*** EXERCISE INPUT Section Begins ***

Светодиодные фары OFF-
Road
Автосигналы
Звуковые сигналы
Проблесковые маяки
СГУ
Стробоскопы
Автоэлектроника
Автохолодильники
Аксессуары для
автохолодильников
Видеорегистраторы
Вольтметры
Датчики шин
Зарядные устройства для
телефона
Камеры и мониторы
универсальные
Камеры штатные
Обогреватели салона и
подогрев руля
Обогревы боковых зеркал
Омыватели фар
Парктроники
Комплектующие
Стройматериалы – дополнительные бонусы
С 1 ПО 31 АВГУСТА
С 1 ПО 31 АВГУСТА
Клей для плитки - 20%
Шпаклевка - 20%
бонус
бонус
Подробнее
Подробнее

*** EXERCISE INPUT Section Ends ***

(PROBLEM REQUIREMENTS): Please reproduce each entry above exactly as it reads.

(EXERCISE RESULT):
Светодиодные фары OFF-
Road
Автосигналы
Звуковые сигналы
Проблесковые маяки
СГУ
Стробоскопы
Автоэлектроника
Автохолодильники
Аксессуары для
автохолодильников
Видеорегистраторы
Вольтметры
Датчики шин
Зарядные устройства для
телефона
Камеры и мониторы
универсальные
Камеры штатные
Обогреватели салона и
подогрев руля
Обогревы боковых зеркал
Омыватели фар
Парктроники
Комплектующие
Стройматериалы – дополнительные бонусы
С 1 ПО 31 АВГУСТА
С 1 ПО 31 АВГУСТА
Клей для плитки - 20%
Шпаклевка - 20%
бонус
бонус
Подробнее
Подробнее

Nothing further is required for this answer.